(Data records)

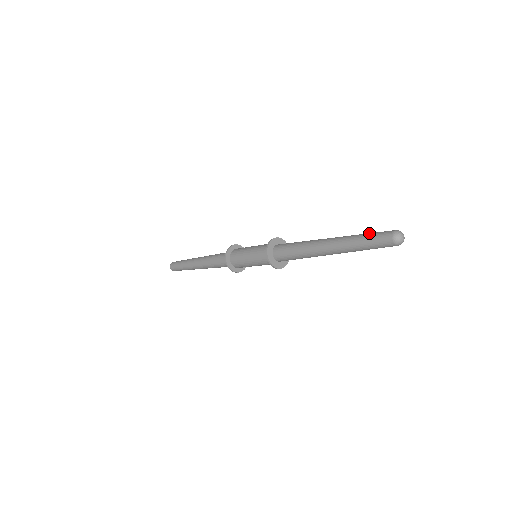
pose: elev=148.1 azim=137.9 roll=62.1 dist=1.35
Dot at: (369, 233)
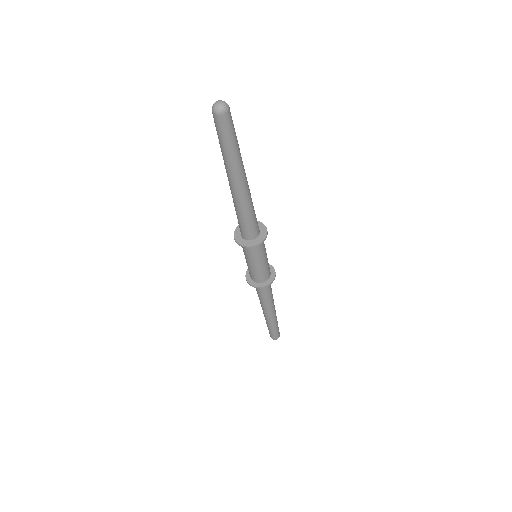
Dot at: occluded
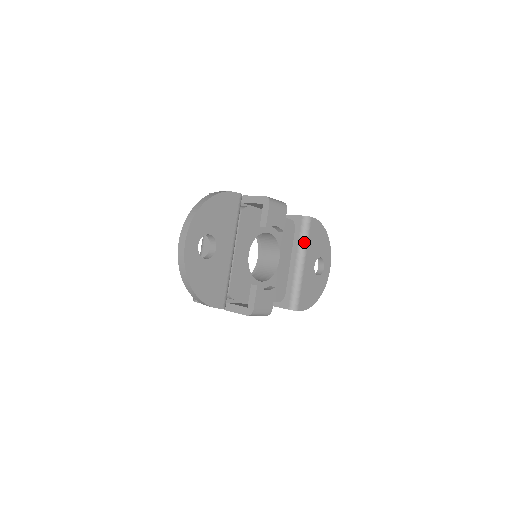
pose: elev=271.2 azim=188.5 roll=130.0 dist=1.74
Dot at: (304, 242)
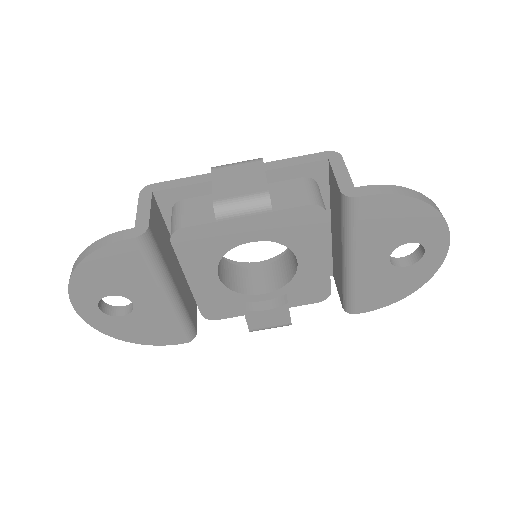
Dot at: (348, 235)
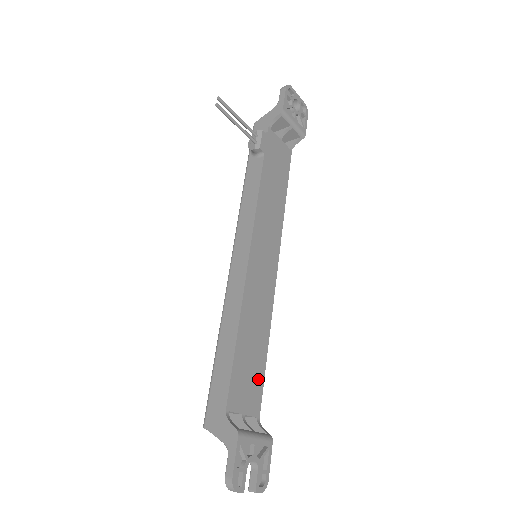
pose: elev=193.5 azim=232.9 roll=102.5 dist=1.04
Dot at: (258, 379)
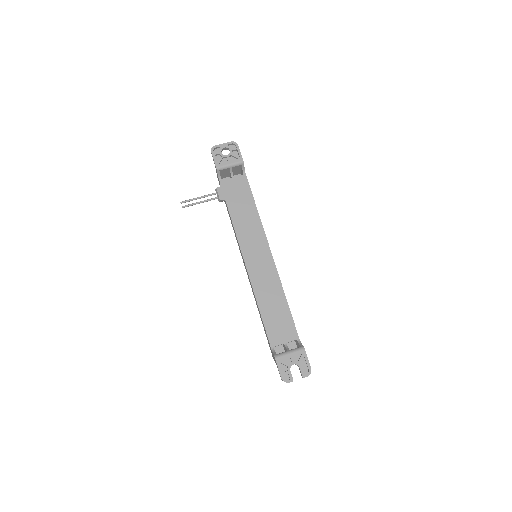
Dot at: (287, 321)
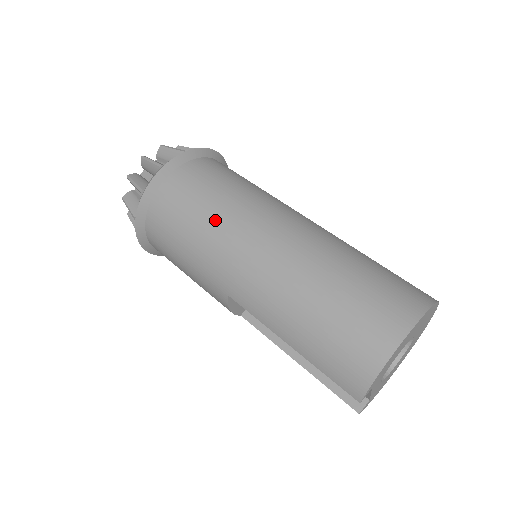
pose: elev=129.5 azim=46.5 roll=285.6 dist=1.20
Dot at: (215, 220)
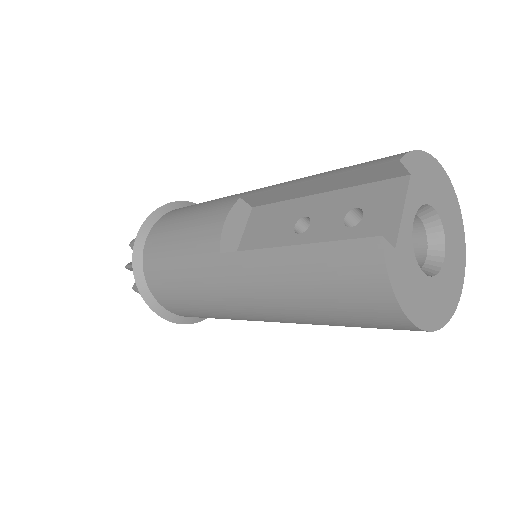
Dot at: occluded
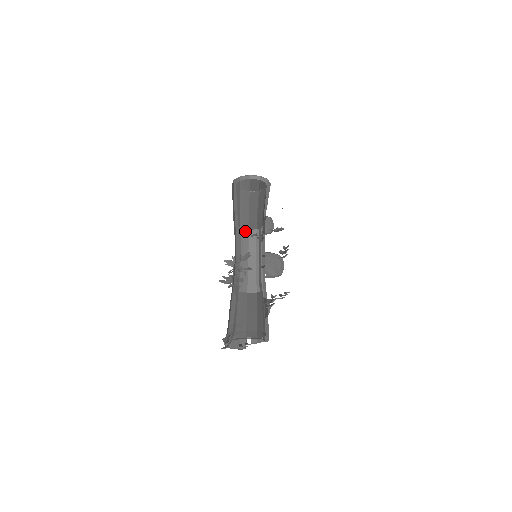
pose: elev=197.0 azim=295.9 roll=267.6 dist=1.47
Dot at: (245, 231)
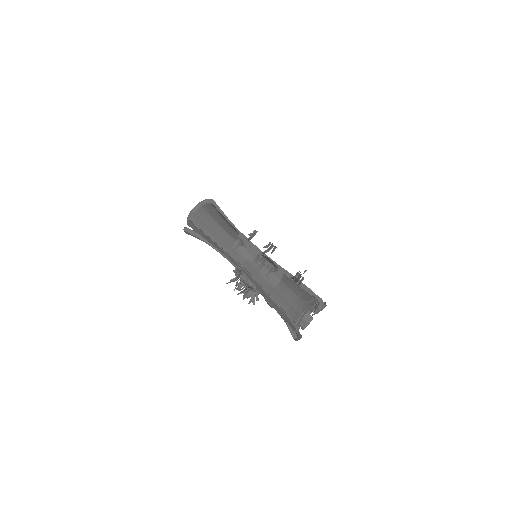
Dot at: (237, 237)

**DIRECTIONS FOR THIS TASK**
Convert every line of the records above into a JSON list of strings, one string per line. Omit blank lines and the picture lines.

**EXERCISE RESPONSE**
[
  "pose: elev=148.1 azim=137.9 roll=62.1 dist=1.35",
  "Dot at: (369, 233)",
  "Dot at: occluded",
  "pose: elev=271.2 azim=188.5 roll=130.0 dist=1.74",
  "Dot at: (304, 242)",
  "Dot at: (348, 235)",
  "pose: elev=193.5 azim=232.9 roll=102.5 dist=1.04",
  "Dot at: (258, 379)",
  "Dot at: (287, 321)",
  "pose: elev=129.5 azim=46.5 roll=285.6 dist=1.20",
  "Dot at: (215, 220)",
  "Dot at: occluded",
  "pose: elev=197.0 azim=295.9 roll=267.6 dist=1.47",
  "Dot at: (245, 231)",
  "Dot at: (237, 237)"
]